Consignes:
a – D'après le passage sur Daraya, combien de cousins Mohamed affirme-t-il avoir perdus dans le massacre ?
b – Rédigez la suite du passage sur Daraya en reprenant juste après sa dernière phrase.

Passage fourni:
++++++++

Un journaliste avait décrit Daraya comme une ville de « fantômes et de cadavres » après avoir visité la ville ce dimanche. Des dizaines de corps jonchent les rues de la ville. Des familles entières ont été exécutées d’une balle dans la tête ou dans la poitrineMohamed, un homme de 35 ans, dit avoir perdu neuf de ses cousins dans le massacre. Abattus ou poignardés chez eux. Parmi eux, Issam Qafaa, 26 ans, Wissam Qafaa, 24 ans, qui devaient tout deux se marier ce vendredi. Une situation que Mohamed refuse d’accepter. « Je tuerai chaque homme du régime sur mon chemin. Je continuerai à tuer, ce même si je n’ai rien à manger » affirme-t-il, enragé, le téléphone à la main pour annoncer la nouvelle au reste de sa famille. « Ils étaient très calmes, ils n’allaient même pas aux manifestations anti-Assad ».

++++++++

Lignes de données:
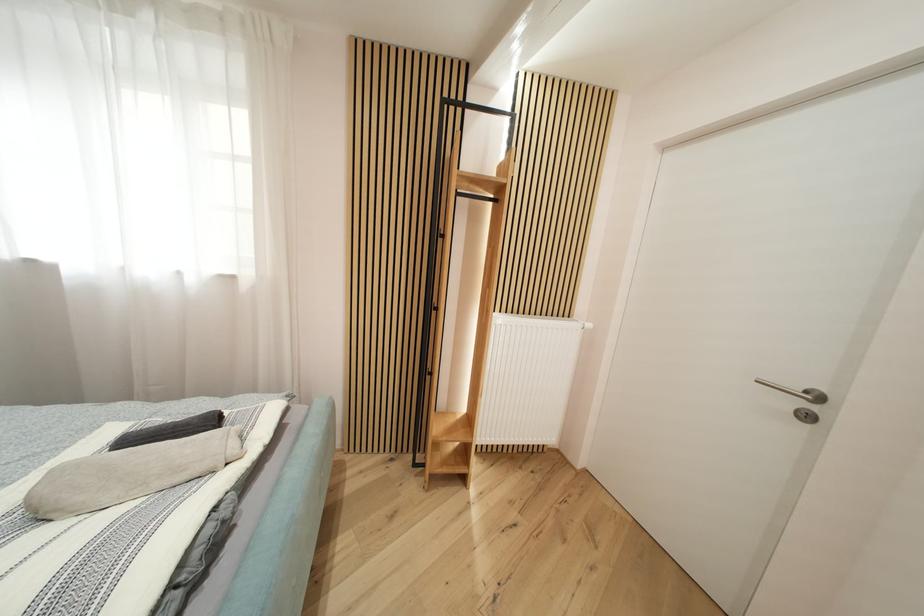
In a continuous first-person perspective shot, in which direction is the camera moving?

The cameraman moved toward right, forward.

++++++++

Résultats attendus:
a – Neuf.

b –
Des témoignages instrumentalisés par le régime

En comparaison avec Mohamed, les deux enfants interviewés par la reporter d’Al Dunia, semblent très silencieux. « Ici vous pouvez voir des enfants encore vivants avec leur mère morte », annonce Micheline Azaz devant la caméra, capturant en image ce qu’elle appelle « la tempête de destruction qui a suivi l’entrée des terroristes dans la ville ». Elle interroge la fillette : « Qui est derrière toi ? ». « Ma mère », répond l’enfant. « Sais-tu qui lui a fait ça ? » continue mécaniquement la journaliste, flanquée de deux soldats. Les yeux de la petite fille trahissent sa détresse. Elle répond dans un chuchotement. « Non ».